═══ MATERIAL TO PROCESS

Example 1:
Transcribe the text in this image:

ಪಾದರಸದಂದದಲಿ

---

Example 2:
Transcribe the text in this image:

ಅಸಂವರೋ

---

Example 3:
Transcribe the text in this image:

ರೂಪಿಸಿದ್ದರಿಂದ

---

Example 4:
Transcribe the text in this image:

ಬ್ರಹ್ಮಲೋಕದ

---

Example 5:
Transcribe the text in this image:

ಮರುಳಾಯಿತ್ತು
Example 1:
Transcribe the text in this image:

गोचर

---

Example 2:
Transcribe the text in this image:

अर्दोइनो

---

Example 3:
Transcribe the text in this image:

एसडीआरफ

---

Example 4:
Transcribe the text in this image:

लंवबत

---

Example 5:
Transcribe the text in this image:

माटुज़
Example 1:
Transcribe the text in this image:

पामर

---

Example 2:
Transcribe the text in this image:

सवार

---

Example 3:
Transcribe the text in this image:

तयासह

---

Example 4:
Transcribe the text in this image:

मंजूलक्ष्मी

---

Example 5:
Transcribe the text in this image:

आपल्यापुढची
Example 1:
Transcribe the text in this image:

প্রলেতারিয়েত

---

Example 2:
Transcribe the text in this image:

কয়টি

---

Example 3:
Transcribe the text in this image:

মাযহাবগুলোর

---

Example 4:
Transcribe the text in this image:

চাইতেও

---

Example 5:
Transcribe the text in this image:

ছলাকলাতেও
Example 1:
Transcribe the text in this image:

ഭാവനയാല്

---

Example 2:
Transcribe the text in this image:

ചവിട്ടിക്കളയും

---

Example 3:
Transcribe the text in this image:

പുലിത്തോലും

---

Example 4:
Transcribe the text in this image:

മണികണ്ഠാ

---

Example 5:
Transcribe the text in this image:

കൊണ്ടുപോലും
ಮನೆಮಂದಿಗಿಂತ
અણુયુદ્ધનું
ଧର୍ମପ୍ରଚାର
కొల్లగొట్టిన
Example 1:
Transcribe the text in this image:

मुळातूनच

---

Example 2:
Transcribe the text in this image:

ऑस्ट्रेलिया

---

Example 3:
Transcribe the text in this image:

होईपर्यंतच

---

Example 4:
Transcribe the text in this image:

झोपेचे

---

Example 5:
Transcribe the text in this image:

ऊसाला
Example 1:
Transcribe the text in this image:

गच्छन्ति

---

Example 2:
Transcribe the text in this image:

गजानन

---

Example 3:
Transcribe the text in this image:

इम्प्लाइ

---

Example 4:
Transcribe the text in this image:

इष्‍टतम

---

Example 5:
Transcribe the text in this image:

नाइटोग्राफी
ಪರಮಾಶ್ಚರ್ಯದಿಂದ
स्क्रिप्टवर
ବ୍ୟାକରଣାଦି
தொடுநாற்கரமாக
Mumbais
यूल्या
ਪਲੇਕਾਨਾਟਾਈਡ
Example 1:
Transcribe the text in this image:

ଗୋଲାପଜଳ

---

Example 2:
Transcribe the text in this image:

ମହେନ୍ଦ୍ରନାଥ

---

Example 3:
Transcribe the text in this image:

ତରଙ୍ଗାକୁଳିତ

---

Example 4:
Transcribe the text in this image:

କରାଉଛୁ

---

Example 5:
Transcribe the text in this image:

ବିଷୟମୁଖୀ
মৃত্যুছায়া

══════

### INSTRUCTIONS FOR THE TASK
Repeat the data exactly as it was given above.

### SOLUTION TO THIS PROBLEM
Example 1:
Transcribe the text in this image:

ಪಾದರಸದಂದದಲಿ

---

Example 2:
Transcribe the text in this image:

ಅಸಂವರೋ

---

Example 3:
Transcribe the text in this image:

ರೂಪಿಸಿದ್ದರಿಂದ

---

Example 4:
Transcribe the text in this image:

ಬ್ರಹ್ಮಲೋಕದ

---

Example 5:
Transcribe the text in this image:

ಮರುಳಾಯಿತ್ತು
Example 1:
Transcribe the text in this image:

गोचर

---

Example 2:
Transcribe the text in this image:

अर्दोइनो

---

Example 3:
Transcribe the text in this image:

एसडीआरफ

---

Example 4:
Transcribe the text in this image:

लंवबत

---

Example 5:
Transcribe the text in this image:

माटुज़
Example 1:
Transcribe the text in this image:

पामर

---

Example 2:
Transcribe the text in this image:

सवार

---

Example 3:
Transcribe the text in this image:

तयासह

---

Example 4:
Transcribe the text in this image:

मंजूलक्ष्मी

---

Example 5:
Transcribe the text in this image:

आपल्यापुढची
Example 1:
Transcribe the text in this image:

প্রলেতারিয়েত

---

Example 2:
Transcribe the text in this image:

কয়টি

---

Example 3:
Transcribe the text in this image:

মাযহাবগুলোর

---

Example 4:
Transcribe the text in this image:

চাইতেও

---

Example 5:
Transcribe the text in this image:

ছলাকলাতেও
Example 1:
Transcribe the text in this image:

ഭാവനയാല്

---

Example 2:
Transcribe the text in this image:

ചവിട്ടിക്കളയും

---

Example 3:
Transcribe the text in this image:

പുലിത്തോലും

---

Example 4:
Transcribe the text in this image:

മണികണ്ഠാ

---

Example 5:
Transcribe the text in this image:

കൊണ്ടുപോലും
ಮನೆಮಂದಿಗಿಂತ
અણુયુદ્ધનું
ଧର୍ମପ୍ରଚାର
కొల్లగొట్టిన
Example 1:
Transcribe the text in this image:

मुळातूनच

---

Example 2:
Transcribe the text in this image:

ऑस्ट्रेलिया

---

Example 3:
Transcribe the text in this image:

होईपर्यंतच

---

Example 4:
Transcribe the text in this image:

झोपेचे

---

Example 5:
Transcribe the text in this image:

ऊसाला
Example 1:
Transcribe the text in this image:

गच्छन्ति

---

Example 2:
Transcribe the text in this image:

गजानन

---

Example 3:
Transcribe the text in this image:

इम्प्लाइ

---

Example 4:
Transcribe the text in this image:

इष्‍टतम

---

Example 5:
Transcribe the text in this image:

नाइटोग्राफी
ಪರಮಾಶ್ಚರ್ಯದಿಂದ
स्क्रिप्टवर
ବ୍ୟାକରଣାଦି
தொடுநாற்கரமாக
Mumbais
यूल्या
ਪਲੇਕਾਨਾਟਾਈਡ
Example 1:
Transcribe the text in this image:

ଗୋଲାପଜଳ

---

Example 2:
Transcribe the text in this image:

ମହେନ୍ଦ୍ରନାଥ

---

Example 3:
Transcribe the text in this image:

ତରଙ୍ଗାକୁଳିତ

---

Example 4:
Transcribe the text in this image:

କରାଉଛୁ

---

Example 5:
Transcribe the text in this image:

ବିଷୟମୁଖୀ
মৃত্যুছায়া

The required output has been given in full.